Thursday, July 28, 2016

Address to Die For (A Maggie McDonald Mystery)

Author:  Mary Feliz
Genre:  Mystery

Paperback, Ebook
ISBN #:  9781601836649
Lyrical Underground
250 Pages
$15.00; $3.99 Amazon
July 19, 2016

Four Stars



For professional organizer Maggie McDonald, moving her family into a new home should be the perfect organizational challenge. But murder was definitely not on the to-do list . . .

Maggie McDonald has a penchant for order that isn't confined to her clients' closets, kitchens, and sock drawers. As she lays out her plan to transfer her family to the hundred-year-old house her husband, Max, has inherited in the hills above Silicon Valley, she has every expectation for their new life to fall neatly into place. But as the family bounces up the driveway of their new home, she's shocked to discover the house's dilapidated condition. When her husband finds the caretaker face-down in their new basement, it's the detectives who end up moving in. What a mess! While the investigation unravels and the family camps out in a barn, a killer remains at large-exactly the sort of loose end Maggie can't help but clean up . . .     

********

Maggie McDonald, her husband Max and their two sons, David and Brian have just moved from Stockton, California to Orchard View, near Silicon Valley.  While they are barely inside the door of the house, which was left to Max by his Aunt Kay, he stumbles across a body in the basement.  There's nothing for it but to spend a night or two in the barn (which, thankfully, has a bathroom and shower) while the police decide if it was natural causes.  But the house needs a lot of work until it's completely habitable, and before they can really settle in, Max is sent to India for his job, leaving Maggie and the boys to set things in order.

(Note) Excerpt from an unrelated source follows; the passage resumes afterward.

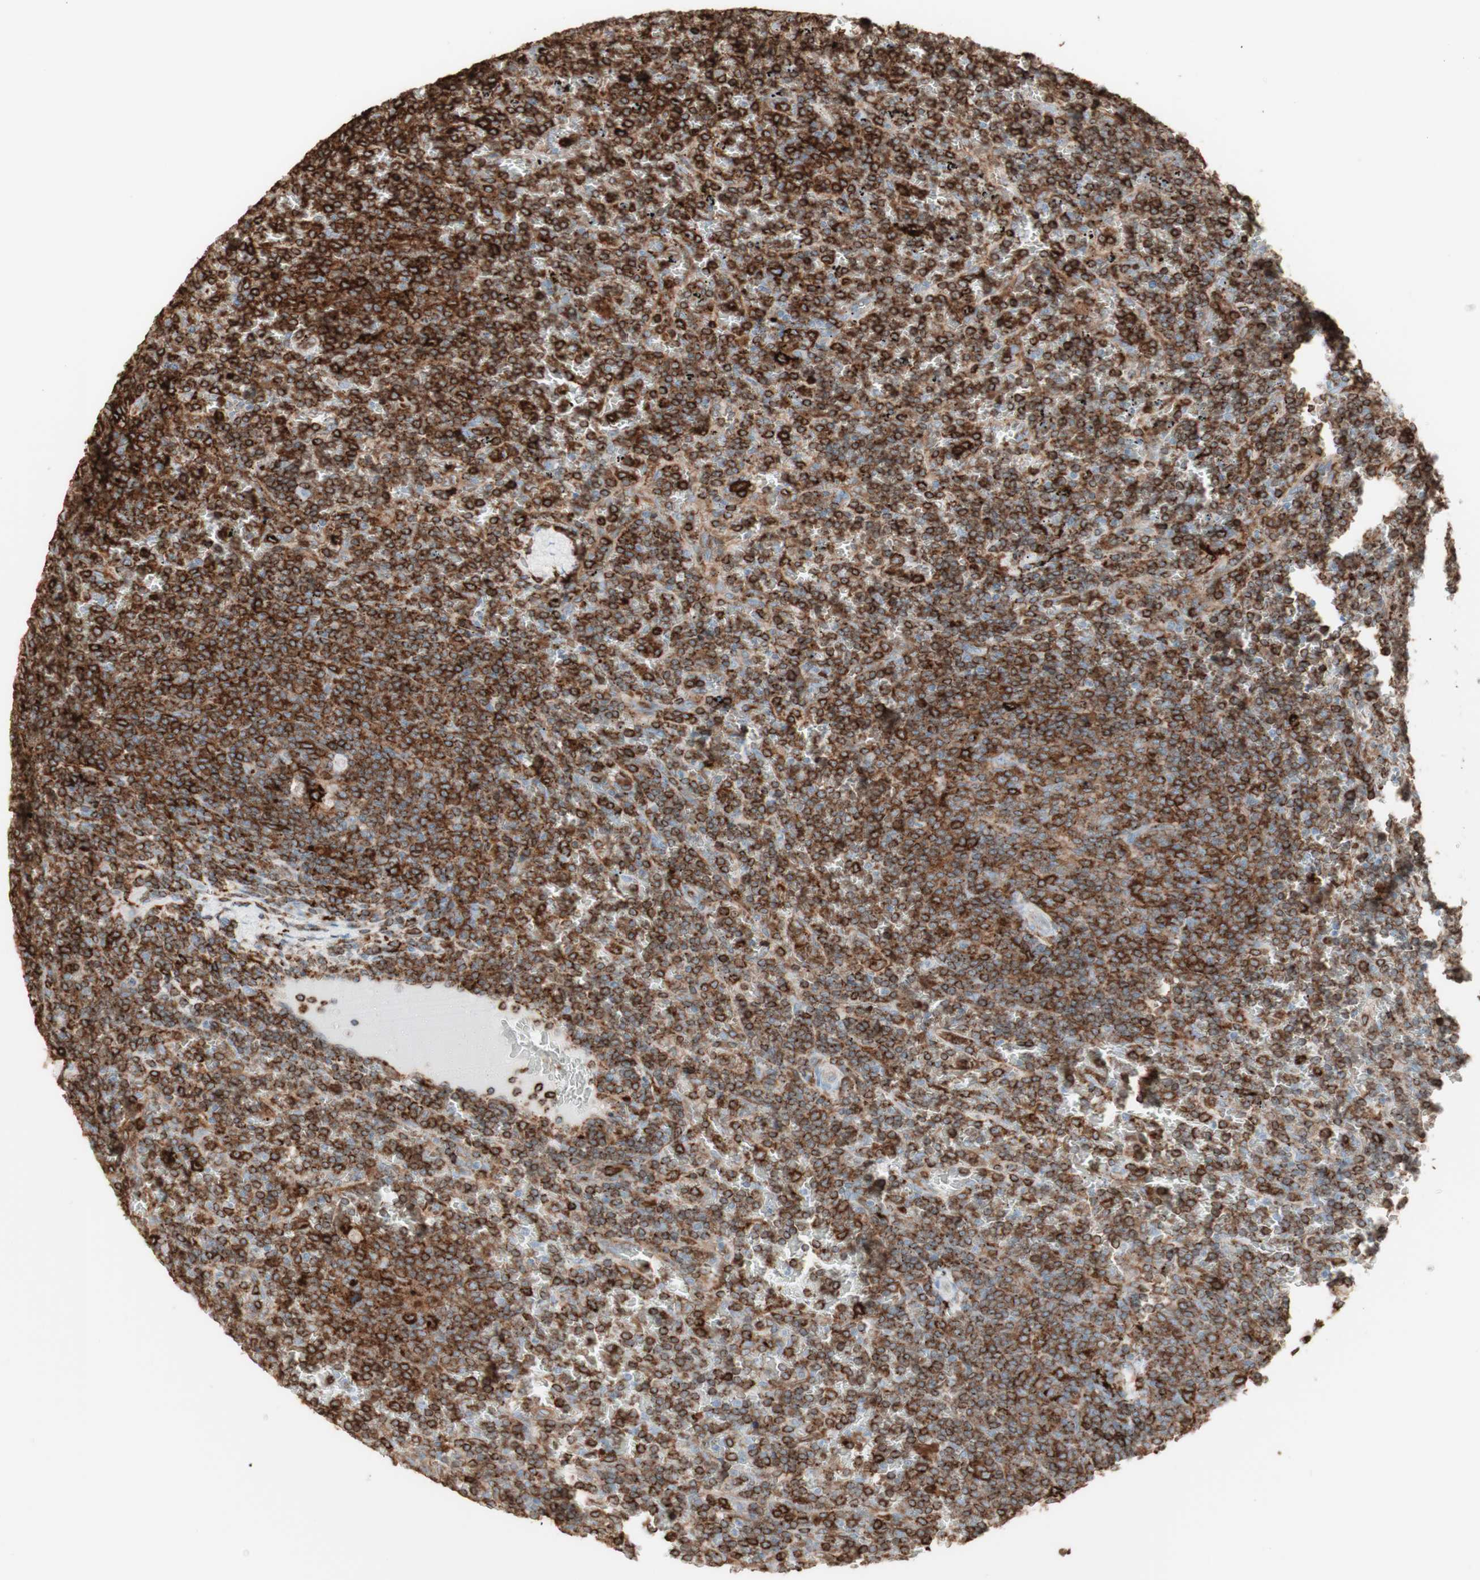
{"staining": {"intensity": "strong", "quantity": ">75%", "location": "cytoplasmic/membranous"}, "tissue": "lymphoma", "cell_type": "Tumor cells", "image_type": "cancer", "snomed": [{"axis": "morphology", "description": "Malignant lymphoma, non-Hodgkin's type, Low grade"}, {"axis": "topography", "description": "Spleen"}], "caption": "Human lymphoma stained with a protein marker displays strong staining in tumor cells.", "gene": "HLA-DPB1", "patient": {"sex": "female", "age": 77}}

It's not too long before there's an act of vandalism on the property, and the police figure it's just kids and probably won't escalate.  Maggie, a professional organizer, is slightly daunted by all that lay before her, since it seems the house needs everything from the ground up - including appliances - but soon receives help from a woman she meets at a parents' meeting at her sons' school.  The friend, Tess, is a realtor, and knows nearly everyone in town, so getting the house cleaned and in order doesn't seem to be a problem - until there's another act of vandalism, and it seems to be escalating in violence.

But when another death occurs, it's not just Maggie who thinks the vandalism and the death could be connected, and finds herself dragged into an investigation of what's going on, whether she wants it or not.  Wanting to protect her children at all costs, and thinking that her family and her very home is in danger, Maggie ignores the warnings to 'go back to Stockton,' determined to figure out who is trying to get rid of them - and why.

When I began reading the book, I was pleasantly surprised to find that our protagonist was a married mother of two, which is not the usual type in cozy mysteries - and by that I mean she is either single or divorced, a single mother, etc., and then was almost immediately disappointed when Maggie's husband Max is sent away on a business trip to another country leaving her - you guessed it - to solve a murder by herself.  Don't get me wrong; she has plenty of help from cops, friends, etc.; but Max is missing, which in effect puts her right back in the category of the women listed above.  Now I love those mysteries, so I'm not saying that's wrong.  I'm just saying that this book could have been a breath of fresh air and then it was as if someone up and closed the window...

Otherwise, I enjoyed the book for the most part, with the mystery well hidden until almost the end of the book, which is how it should be.  There were plenty of misleading clues, lots of suspects and questions that never really seemed to get answered, which showed Maggie's frustration in trying to figure everything out.  This is a very good thing.

But in the end I felt that at the conclusion of it all, the police should have been more aware of what was going on.  If the 'problem' as it were, was as widespread as we were told at the finish, you would think that the local authorities would have somehow been aware of something like that occurring.  It seemed plenty of other people knew what was going on (including kids) but not them.  Where I live, they would have been all over it.  Yet they admitted that they were completely unaware of it, which seemed unrealistic to me.  However, since this is a first book, I imagine the author is still finding her way, and because of that, it was otherwise a good read and a good start to a new series.  Recommended.